Notificação após negativação gera dano moral presumido, diz STJ

Notificação após negativação gera dano moral presumido, diz STJ

Inscrição em cadastro de inadimplentes antes da notificação gera dano moral presumido, define STJ ao manter julgado do Tribunal de Justiça do Amazonas. Foi relator, no STJ, o ministro Ricardo Villas Bôas Cueva.

A inclusão do nome do consumidor em cadastro restritivo de crédito sem comunicação prévia continua sendo hipótese apta a gerar indenização por dano moral, independentemente da demonstração de prejuízo concreto.

O entendimento foi reafirmado pela Terceira Turma do Superior Tribunal de Justiça ao manter decisão do Tribunal de Justiça do Amazonas que condenou a Boa Vista Serviços S.A. por negativação realizada antes do envio da notificação exigida pelo Código de Defesa do Consumidor.

O caso chegou ao STJ por meio de recurso da administradora do cadastro de crédito, que sustentava ter cumprido a obrigação legal de comunicação ao consumidor. A empresa argumentou que a legislação exige apenas a comprovação do envio da notificação, sem necessidade de demonstrar o efetivo recebimento ou observar forma específica de comunicação.

Ao examinar os autos, porém, o Tribunal amazonense identificou divergências nas próprias informações apresentadas pela empresa acerca das datas da inscrição. Enquanto um documento indicava determinado marco temporal para a negativação, outro apontava data diversa para a inclusão do débito no sistema. Diante da inconsistência e da ausência de esclarecimento satisfatório, o TJAM concluiu que o nome da consumidora foi inserido no cadastro antes da remessa da notificação, em afronta ao artigo 43, § 2º, do CDC e à Súmula 359 do STJ, segundo a qual cabe ao órgão mantenedor do cadastro promover a comunicação prévia do devedor.

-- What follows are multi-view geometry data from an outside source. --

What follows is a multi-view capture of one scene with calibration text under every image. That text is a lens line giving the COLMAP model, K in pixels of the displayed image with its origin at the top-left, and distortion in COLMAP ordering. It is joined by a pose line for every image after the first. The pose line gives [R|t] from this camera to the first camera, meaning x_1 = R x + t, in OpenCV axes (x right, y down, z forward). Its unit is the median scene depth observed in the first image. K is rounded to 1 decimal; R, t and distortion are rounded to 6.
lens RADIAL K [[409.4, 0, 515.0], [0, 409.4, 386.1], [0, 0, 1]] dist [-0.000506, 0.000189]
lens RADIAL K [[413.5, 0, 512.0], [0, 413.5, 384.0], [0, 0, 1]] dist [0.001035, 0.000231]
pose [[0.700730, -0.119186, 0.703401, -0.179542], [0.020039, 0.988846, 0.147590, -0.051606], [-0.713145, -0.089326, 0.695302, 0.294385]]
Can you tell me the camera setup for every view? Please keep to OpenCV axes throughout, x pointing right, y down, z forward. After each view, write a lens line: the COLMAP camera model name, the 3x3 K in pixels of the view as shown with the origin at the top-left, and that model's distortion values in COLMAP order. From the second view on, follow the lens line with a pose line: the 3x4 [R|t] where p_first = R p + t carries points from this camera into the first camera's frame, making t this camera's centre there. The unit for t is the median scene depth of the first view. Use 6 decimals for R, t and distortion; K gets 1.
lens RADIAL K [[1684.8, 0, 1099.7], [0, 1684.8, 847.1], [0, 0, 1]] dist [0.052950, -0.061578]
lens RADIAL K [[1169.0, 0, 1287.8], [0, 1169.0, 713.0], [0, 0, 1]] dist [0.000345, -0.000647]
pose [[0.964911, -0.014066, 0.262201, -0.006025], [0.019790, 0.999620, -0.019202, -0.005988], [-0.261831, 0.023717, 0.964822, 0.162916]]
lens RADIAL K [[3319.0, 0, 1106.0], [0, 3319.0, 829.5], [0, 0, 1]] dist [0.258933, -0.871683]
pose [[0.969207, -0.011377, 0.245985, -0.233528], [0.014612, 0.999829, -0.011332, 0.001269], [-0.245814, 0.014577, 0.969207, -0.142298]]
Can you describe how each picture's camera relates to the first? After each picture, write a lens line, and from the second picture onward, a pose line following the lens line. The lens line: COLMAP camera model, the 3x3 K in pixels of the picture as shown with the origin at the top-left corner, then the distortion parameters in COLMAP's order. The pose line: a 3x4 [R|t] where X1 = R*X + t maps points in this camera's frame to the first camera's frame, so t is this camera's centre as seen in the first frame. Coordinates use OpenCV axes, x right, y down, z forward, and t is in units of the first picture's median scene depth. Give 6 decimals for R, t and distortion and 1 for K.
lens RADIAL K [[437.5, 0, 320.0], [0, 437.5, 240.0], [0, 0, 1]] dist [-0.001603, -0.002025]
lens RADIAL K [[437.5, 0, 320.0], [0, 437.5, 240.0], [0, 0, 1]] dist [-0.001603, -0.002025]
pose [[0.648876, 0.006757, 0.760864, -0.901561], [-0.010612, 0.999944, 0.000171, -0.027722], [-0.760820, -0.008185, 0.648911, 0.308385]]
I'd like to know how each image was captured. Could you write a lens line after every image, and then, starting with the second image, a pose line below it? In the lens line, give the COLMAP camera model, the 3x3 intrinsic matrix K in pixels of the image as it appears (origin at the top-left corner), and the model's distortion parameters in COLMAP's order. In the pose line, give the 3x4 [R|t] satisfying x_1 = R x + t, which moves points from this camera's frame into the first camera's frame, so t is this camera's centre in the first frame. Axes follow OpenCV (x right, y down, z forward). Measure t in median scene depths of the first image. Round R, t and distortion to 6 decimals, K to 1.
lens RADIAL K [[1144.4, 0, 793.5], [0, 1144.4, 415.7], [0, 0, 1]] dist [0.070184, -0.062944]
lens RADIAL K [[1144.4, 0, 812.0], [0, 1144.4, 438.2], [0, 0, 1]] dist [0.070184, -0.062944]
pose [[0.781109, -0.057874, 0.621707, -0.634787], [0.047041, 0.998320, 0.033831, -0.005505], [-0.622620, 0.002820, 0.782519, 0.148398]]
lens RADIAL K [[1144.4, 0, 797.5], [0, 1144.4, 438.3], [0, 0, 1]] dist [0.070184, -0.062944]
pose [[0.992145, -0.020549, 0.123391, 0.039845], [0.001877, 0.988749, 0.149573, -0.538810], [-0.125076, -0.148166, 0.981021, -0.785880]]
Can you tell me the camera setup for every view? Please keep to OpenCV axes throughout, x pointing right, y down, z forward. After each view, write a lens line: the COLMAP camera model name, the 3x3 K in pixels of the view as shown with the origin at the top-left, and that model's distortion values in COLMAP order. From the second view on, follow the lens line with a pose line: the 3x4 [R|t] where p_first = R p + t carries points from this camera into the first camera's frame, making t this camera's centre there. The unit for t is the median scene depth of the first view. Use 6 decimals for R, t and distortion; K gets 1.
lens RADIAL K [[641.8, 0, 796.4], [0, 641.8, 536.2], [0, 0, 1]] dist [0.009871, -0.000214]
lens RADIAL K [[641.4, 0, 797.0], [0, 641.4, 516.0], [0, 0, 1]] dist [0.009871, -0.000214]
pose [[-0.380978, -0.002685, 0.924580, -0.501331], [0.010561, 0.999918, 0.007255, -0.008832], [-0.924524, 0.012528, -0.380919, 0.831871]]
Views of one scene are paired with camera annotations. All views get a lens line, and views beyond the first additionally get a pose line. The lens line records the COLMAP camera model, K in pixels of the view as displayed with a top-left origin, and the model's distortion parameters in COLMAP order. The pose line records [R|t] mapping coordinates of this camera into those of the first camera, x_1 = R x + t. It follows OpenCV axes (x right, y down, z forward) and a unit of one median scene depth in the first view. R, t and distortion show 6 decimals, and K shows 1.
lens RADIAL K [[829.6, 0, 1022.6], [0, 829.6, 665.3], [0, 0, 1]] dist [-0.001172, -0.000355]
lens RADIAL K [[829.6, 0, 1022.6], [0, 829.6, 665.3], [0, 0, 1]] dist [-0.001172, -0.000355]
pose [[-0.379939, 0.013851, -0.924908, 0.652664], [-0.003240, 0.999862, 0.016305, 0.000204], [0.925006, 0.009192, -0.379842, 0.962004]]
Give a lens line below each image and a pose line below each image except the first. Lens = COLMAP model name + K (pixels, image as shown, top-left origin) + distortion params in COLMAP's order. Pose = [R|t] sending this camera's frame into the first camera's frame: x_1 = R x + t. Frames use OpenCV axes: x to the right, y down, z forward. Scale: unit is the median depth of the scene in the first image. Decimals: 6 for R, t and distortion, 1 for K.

No recurso especial, a empresa buscava rediscutir justamente essa conclusão fática. O relator, ministro Ricardo Villas Bôas Cueva, observou que a revisão do entendimento adotado pelas instâncias ordinárias exigiria novo exame das provas produzidas no processo, providência vedada em recurso especial pela Súmula 7 do STJ. Por essa razão, a Terceira Turma conheceu do agravo, mas não conheceu do recurso especial.

O acórdão também reafirma orientação consolidada da Corte segundo a qual a inscrição indevida em cadastros de proteção ao crédito configura dano moral in re ipsa. Nesses casos, a lesão à honra e à credibilidade financeira do consumidor é presumida pelo próprio ato ilícito, dispensando prova específica do sofrimento ou dos prejuízos experimentados.

A decisão preserva integralmente o entendimento adotado pelo TJAM e reforça dois pilares da jurisprudência consumerista: a obrigatoriedade da notificação prévia antes da negativação e a responsabilidade dos administradores de bancos de dados de crédito pela observância rigorosa desse procedimento.